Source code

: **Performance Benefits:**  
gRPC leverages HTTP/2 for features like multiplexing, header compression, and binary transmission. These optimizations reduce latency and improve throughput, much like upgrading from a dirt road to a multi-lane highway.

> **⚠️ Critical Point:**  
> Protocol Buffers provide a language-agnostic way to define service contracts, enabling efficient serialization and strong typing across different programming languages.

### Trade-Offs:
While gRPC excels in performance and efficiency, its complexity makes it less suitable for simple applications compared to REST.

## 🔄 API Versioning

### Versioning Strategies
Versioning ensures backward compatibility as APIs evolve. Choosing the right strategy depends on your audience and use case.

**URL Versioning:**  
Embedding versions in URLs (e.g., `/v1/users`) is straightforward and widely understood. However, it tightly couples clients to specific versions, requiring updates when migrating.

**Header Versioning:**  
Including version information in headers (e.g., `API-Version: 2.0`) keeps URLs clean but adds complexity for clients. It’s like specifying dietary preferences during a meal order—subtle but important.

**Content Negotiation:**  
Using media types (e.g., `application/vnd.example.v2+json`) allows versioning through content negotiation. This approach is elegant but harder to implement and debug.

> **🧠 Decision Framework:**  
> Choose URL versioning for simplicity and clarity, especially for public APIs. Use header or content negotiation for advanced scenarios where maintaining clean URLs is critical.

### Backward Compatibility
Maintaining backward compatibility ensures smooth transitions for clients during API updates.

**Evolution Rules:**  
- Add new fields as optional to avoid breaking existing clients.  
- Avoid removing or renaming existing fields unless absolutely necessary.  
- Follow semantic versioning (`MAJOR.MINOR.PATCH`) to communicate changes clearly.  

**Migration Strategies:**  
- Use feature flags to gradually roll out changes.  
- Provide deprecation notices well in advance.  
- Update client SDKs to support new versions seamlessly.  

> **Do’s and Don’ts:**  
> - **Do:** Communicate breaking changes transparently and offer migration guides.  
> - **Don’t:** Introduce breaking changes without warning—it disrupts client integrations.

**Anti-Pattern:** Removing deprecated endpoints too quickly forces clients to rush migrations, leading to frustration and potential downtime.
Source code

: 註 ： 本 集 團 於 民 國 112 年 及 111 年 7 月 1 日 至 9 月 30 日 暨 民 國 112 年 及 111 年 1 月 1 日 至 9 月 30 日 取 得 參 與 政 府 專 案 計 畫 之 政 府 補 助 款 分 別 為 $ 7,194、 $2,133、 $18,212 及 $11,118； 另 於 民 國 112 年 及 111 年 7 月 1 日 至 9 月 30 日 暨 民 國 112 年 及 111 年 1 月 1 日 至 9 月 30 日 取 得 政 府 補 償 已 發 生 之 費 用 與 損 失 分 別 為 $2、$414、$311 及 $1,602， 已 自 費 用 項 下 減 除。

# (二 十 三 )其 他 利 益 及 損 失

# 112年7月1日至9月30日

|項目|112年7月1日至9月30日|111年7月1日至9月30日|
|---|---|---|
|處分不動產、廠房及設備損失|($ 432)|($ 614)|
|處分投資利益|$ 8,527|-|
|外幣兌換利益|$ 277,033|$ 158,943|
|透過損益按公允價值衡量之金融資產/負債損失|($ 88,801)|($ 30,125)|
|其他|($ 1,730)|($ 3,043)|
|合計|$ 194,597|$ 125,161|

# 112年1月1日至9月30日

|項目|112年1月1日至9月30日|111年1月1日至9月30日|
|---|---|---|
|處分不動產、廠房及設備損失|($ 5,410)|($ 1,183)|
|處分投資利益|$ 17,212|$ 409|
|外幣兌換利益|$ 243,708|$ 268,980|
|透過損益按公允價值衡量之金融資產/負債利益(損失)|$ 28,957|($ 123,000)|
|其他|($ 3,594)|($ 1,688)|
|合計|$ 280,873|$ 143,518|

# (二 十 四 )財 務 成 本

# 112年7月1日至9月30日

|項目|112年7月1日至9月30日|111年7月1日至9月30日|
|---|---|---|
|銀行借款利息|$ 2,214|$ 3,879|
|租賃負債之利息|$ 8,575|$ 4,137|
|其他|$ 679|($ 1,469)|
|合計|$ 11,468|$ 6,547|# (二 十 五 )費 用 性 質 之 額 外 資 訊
━━━━━━━━━━━━━━━━
Your instructions ▸
Every line of the data is to be retyped without alteration.

Output below ▸
Source code

: **Performance Benefits:**  
gRPC leverages HTTP/2 for features like multiplexing, header compression, and binary transmission. These optimizations reduce latency and improve throughput, much like upgrading from a dirt road to a multi-lane highway.

> **⚠️ Critical Point:**  
> Protocol Buffers provide a language-agnostic way to define service contracts, enabling efficient serialization and strong typing across different programming languages.

### Trade-Offs:
While gRPC excels in performance and efficiency, its complexity makes it less suitable for simple applications compared to REST.

## 🔄 API Versioning

### Versioning Strategies
Versioning ensures backward compatibility as APIs evolve. Choosing the right strategy depends on your audience and use case.

**URL Versioning:**  
Embedding versions in URLs (e.g., `/v1/users`) is straightforward and widely understood. However, it tightly couples clients to specific versions, requiring updates when migrating.

**Header Versioning:**  
Including version information in headers (e.g., `API-Version: 2.0`) keeps URLs clean but adds complexity for clients. It’s like specifying dietary preferences during a meal order—subtle but important.

**Content Negotiation:**  
Using media types (e.g., `application/vnd.example.v2+json`) allows versioning through content negotiation. This approach is elegant but harder to implement and debug.

> **🧠 Decision Framework:**  
> Choose URL versioning for simplicity and clarity, especially for public APIs. Use header or content negotiation for advanced scenarios where maintaining clean URLs is critical.

### Backward Compatibility
Maintaining backward compatibility ensures smooth transitions for clients during API updates.

**Evolution Rules:**  
- Add new fields as optional to avoid breaking existing clients.  
- Avoid removing or renaming existing fields unless absolutely necessary.  
- Follow semantic versioning (`MAJOR.MINOR.PATCH`) to communicate changes clearly.  

**Migration Strategies:**  
- Use feature flags to gradually roll out changes.  
- Provide deprecation notices well in advance.  
- Update client SDKs to support new versions seamlessly.  

> **Do’s and Don’ts:**  
> - **Do:** Communicate breaking changes transparently and offer migration guides.  
> - **Don’t:** Introduce breaking changes without warning—it disrupts client integrations.

**Anti-Pattern:** Removing deprecated endpoints too quickly forces clients to rush migrations, leading to frustration and potential downtime.
Source code

: 註 ： 本 集 團 於 民 國 112 年 及 111 年 7 月 1 日 至 9 月 30 日 暨 民 國 112 年 及 111 年 1 月 1 日 至 9 月 30 日 取 得 參 與 政 府 專 案 計 畫 之 政 府 補 助 款 分 別 為 $ 7,194、 $2,133、 $18,212 及 $11,118； 另 於 民 國 112 年 及 111 年 7 月 1 日 至 9 月 30 日 暨 民 國 112 年 及 111 年 1 月 1 日 至 9 月 30 日 取 得 政 府 補 償 已 發 生 之 費 用 與 損 失 分 別 為 $2、$414、$311 及 $1,602， 已 自 費 用 項 下 減 除。

# (二 十 三 )其 他 利 益 及 損 失

# 112年7月1日至9月30日

|項目|112年7月1日至9月30日|111年7月1日至9月30日|
|---|---|---|
|處分不動產、廠房及設備損失|($ 432)|($ 614)|
|處分投資利益|$ 8,527|-|
|外幣兌換利益|$ 277,033|$ 158,943|
|透過損益按公允價值衡量之金融資產/負債損失|($ 88,801)|($ 30,125)|
|其他|($ 1,730)|($ 3,043)|
|合計|$ 194,597|$ 125,161|

# 112年1月1日至9月30日

|項目|112年1月1日至9月30日|111年1月1日至9月30日|
|---|---|---|
|處分不動產、廠房及設備損失|($ 5,410)|($ 1,183)|
|處分投資利益|$ 17,212|$ 409|
|外幣兌換利益|$ 243,708|$ 268,980|
|透過損益按公允價值衡量之金融資產/負債利益(損失)|$ 28,957|($ 123,000)|
|其他|($ 3,594)|($ 1,688)|
|合計|$ 280,873|$ 143,518|

# (二 十 四 )財 務 成 本

# 112年7月1日至9月30日

|項目|112年7月1日至9月30日|111年7月1日至9月30日|
|---|---|---|
|銀行借款利息|$ 2,214|$ 3,879|
|租賃負債之利息|$ 8,575|$ 4,137|
|其他|$ 679|($ 1,469)|
|合計|$ 11,468|$ 6,547|# (二 十 五 )費 用 性 質 之 額 外 資 訊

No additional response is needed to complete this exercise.